Classic symmetric encryption fails against brute force when the keyspace is small (passwords, passphrases). A wrong key produces garbled ciphertext that is trivially identified as wrong, so an attacker can enumerate candidate keys and detect the correct one immediately.

Honey Encryption adds a Distribution-Transforming Encoder (DTE):

encode: message (from known distribution D) → uniform random seed
decode: any seed → plausible message from D

Combined with a standard stream cipher:

encrypt(m, pw):  seed = DTE.encode(m);  c = StreamCipher(seed, KDF(pw));  return c
decrypt(c, pw'): seed = StreamCipher(c, KDF(pw'));  return DTE.decode(seed)

With a wrong password pw′, StreamCipher(c, KDF(pw′)) produces a different but uniformly distributed seed, and DTE.decode maps it to a different but plausible message. The attacker sees only plausible-looking decryptions and cannot identify the real one.

The FPE layer extends the honey property beyond the stored mapping to every live request: even without access to the stored ciphertext, an attacker with a wrong passphrase sees a completely different — but syntactically and stylistically plausible — version of the codebase.

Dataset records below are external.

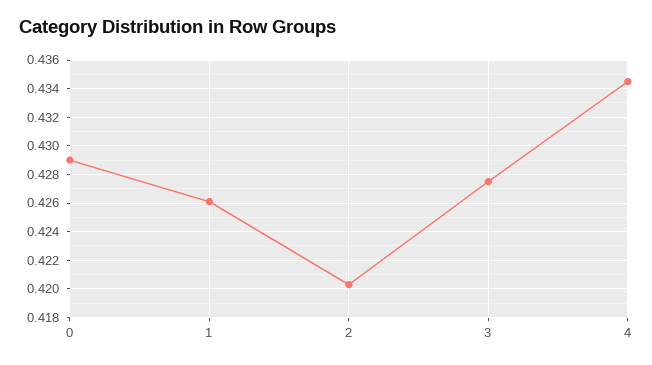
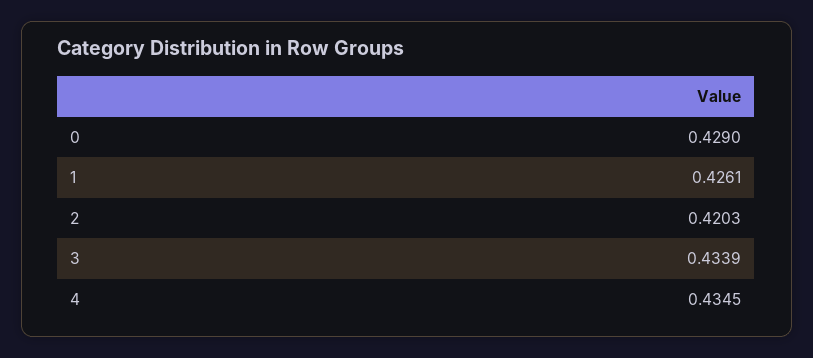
  {
    "0": 0.429,
    "1": 0.4261,
    "2": 0.4203,
-   "3": 0.4275,
+   "3": 0.4339,
    "4": 0.4345
  }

The current DTE is deterministic (HMAC → index). This gives correctness guarantees and is fast, but it only approximates the ideal distribution over code — it samples from a fixed corpus rather than from the true distribution of "code a developer might write." The v2 LWE-DTE engine strengthens the honey property by deriving indistinguishability from lattice hardness rather than stream-cipher properties.

Phase 3 will replace the HMAC corpus DTE with an Arithmetic Coding DTE backed by a local language model (Ollama), which provides the statistically optimal HE-IND (Honey Encryption IND-security) guarantee: each wrong key decrypts to a sample drawn from the real distribution over code, making brute-force entirely useless even for an adversary with unbounded computational resources who can observe many ciphertexts.